BANCO MACRO
Digital transformation of B2B banking
Our challenge
Banco Macro, the fourth largest bank in Argentina, during one of the worst economic downturns of their country decides to accelerate its digital transformation. The B2B department director invites a consulting team from Globant, my employer, to complement them through the change.
We made the decision to start with Payroll Payments, the most strategic product. Specifically, the most painful part of the process for the employees: product acquisition.
Pressure to sharply reduce costs
Legacy customer management and support processes
Declining market share on high return products
Below average customer satisfaction
My contribution
I was the service designer assigned by Globant. My team worked together with the bank’s B2B and Digital Transformation teams.
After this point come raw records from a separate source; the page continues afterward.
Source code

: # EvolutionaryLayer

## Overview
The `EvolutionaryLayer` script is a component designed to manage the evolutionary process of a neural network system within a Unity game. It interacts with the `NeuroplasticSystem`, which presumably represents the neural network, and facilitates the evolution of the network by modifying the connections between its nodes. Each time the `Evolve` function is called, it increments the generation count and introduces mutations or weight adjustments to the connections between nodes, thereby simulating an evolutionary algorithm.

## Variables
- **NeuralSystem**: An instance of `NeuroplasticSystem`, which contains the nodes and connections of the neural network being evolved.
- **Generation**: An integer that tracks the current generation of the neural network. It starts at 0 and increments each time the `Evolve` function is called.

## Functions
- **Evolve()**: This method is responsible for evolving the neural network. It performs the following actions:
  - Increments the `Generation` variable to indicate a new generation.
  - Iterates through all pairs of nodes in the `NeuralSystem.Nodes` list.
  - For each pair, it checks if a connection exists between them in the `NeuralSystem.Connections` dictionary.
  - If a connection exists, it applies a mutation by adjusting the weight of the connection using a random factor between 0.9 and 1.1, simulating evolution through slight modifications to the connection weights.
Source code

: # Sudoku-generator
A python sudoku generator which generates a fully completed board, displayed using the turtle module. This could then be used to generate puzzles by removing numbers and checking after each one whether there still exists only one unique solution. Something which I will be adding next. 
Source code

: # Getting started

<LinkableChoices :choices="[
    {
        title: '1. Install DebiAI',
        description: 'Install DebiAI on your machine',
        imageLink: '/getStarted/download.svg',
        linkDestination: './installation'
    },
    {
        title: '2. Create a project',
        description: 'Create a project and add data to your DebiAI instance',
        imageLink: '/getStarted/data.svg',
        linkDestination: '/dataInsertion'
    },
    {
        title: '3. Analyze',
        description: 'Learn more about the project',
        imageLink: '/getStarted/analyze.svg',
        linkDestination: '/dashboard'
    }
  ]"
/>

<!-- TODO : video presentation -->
Due to the project’s focus on research, I was responsible for most of the activities:
- Create a research plan
- Prepare and facilitate workshops with employees
- Prepare and conduct interviews with employees and customers
- Help the bank visualize and analyze backstage flows and customer’s experiences
- Co-create with the bank’s employees and their clients to build a better product acquisition experience
- Prototyping the future internet B2B banking service through service blueprints
- Build a roadmap of initiatives to reach our intended experience targets
- Facilitate the prioritization of resulting initiatives
- Present metrics to track progress of the implementation
Team
Our team had a relationship with the bank from other digital transformation projects. We were three people from different disciplines: Service Design, Product Management, Business Hacking
Design Research
Objectives
- Identify pain points in the product acquisition processes for private businesses and government institutions
- Simplify internal operations to offer banking products digitally to businesses clients
- Become more simple, agile, and efficient
- Incentive self-service in our clients
- Begin enabling omnichannel experiences
Broadening the scope
The initial focus was placed on the processes from Commercial offer to Product activation. However, during research we decided to broaden our scope to include adjacent processes. This helped the bank to understand their pains in a more systemic context and later ideate more robust solutions.
Phases of the bank’s B2B Product Acquisition (in sequential order)
- Commercial offer preparation
- Commercial offer
- Proposal signing
- Product activation
- Product delivery and activation
- Aftersales service
The “Commercial offer preparation” phase was added because the pains of employees here affected the subsequent phases.
“Product delivery and activation“ and “Aftersales service“, were added because the pains of customers and employees impacted key metrics for business.
Differentiating Government from Private Companies
The particularities of payroll management (Client side) and client management (Bank’s side) meant the best practice was to separate both for the analysis.
However, most recommendations applied to both segments.
Co-creation and conflict management
To prevent colliding interests from interfering with facilitation, we worked with some teams separately while maintaining transparency.
I maintained several progress check-ins with the different departments that collaborated with the research, to show them that their ideas where being incorporated.
Prototypes and proposals
Simplified journeys prepared from service blueprints to present the main functionalities of a future B2B banking platform that consolidated data sources and the results of several smaller initiatives that we presented as a series of proposals.
Outcomes
Alignment: the six participating departments were committed with the digital transformation goals and shared a common set of initiatives. Some employees, who were initially identified as detractors of change, defended the new initiatives in presentations to the banks C-suite.
Most of these pains and opportunities for improvement we identified were also applicable the acquisition process of all other Products. As a result, we were able to offer much more impact with our work than what was requested, thus opening the door with B2B management for further collaboration.
Efficiency:
- Low effort improvements in the CRM system gave B2B executives more mobility, allowing them to improve sales targets.
- Reduced friction points for B2B executives and their clients, improving the selling process timeline.
Self-service:
- Reduce branch visits with value added digital experiences for the clients. Connect B2B executive with their clients in key moments of the journey.
Transparency:
- Incentive further trust by providing more visibility of the process to the client.
Paperless:
- Savings in document production and archiving.